BRIEF: Locate every line in the material below that has the word "Academy". Copy each of those lines.

[Opening DATA FOR THE TASK section]

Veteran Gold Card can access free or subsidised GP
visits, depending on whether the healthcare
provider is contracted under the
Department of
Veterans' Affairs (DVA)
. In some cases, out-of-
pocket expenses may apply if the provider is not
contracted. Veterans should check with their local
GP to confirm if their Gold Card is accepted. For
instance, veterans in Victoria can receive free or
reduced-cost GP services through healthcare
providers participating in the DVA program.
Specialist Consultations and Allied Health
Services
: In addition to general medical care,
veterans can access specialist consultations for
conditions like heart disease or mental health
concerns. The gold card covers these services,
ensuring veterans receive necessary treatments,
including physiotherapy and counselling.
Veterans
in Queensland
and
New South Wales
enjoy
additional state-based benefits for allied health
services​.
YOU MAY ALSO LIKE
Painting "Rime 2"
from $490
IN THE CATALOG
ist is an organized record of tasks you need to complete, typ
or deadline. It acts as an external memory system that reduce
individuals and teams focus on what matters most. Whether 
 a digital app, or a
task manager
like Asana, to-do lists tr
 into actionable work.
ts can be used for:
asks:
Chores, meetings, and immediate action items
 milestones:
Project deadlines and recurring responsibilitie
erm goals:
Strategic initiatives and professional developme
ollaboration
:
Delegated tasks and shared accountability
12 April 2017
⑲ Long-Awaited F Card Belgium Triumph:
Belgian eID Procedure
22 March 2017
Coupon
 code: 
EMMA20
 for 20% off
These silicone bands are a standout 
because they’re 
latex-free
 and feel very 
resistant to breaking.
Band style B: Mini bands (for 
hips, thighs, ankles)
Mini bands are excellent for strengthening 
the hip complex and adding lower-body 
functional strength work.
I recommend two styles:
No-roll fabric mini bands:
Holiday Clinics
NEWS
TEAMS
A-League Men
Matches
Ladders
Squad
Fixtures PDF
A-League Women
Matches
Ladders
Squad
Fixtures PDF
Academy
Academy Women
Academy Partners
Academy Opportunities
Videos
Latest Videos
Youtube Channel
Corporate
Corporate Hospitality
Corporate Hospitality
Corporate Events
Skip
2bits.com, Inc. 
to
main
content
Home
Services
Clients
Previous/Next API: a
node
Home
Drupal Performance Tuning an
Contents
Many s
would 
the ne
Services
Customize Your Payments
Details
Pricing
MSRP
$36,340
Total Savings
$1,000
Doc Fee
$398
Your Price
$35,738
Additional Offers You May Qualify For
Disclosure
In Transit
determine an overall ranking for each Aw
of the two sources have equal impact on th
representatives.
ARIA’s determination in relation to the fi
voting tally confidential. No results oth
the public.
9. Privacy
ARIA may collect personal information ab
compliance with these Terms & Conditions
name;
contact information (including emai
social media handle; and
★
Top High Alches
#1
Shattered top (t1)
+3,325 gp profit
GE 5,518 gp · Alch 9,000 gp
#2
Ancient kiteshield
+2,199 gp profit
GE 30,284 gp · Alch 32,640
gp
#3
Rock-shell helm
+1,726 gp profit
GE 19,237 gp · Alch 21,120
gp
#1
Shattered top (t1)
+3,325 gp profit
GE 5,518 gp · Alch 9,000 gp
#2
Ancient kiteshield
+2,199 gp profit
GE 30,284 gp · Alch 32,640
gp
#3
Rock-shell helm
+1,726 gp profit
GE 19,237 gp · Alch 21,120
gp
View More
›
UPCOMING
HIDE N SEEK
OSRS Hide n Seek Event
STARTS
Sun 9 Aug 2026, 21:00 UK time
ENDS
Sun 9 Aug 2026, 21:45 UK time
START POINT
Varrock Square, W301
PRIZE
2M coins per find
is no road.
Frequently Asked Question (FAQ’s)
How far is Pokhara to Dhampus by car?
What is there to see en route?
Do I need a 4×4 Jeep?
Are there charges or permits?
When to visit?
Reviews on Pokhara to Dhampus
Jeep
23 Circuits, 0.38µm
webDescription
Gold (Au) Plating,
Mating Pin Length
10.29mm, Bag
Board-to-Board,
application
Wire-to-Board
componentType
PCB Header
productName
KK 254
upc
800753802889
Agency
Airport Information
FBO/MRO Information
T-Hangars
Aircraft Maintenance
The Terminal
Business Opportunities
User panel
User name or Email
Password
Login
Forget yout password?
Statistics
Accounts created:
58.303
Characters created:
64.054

[Closing DATA FOR THE TASK section]

TASK RESPONSE:
Academy
Academy Women
Academy Partners
Academy Opportunities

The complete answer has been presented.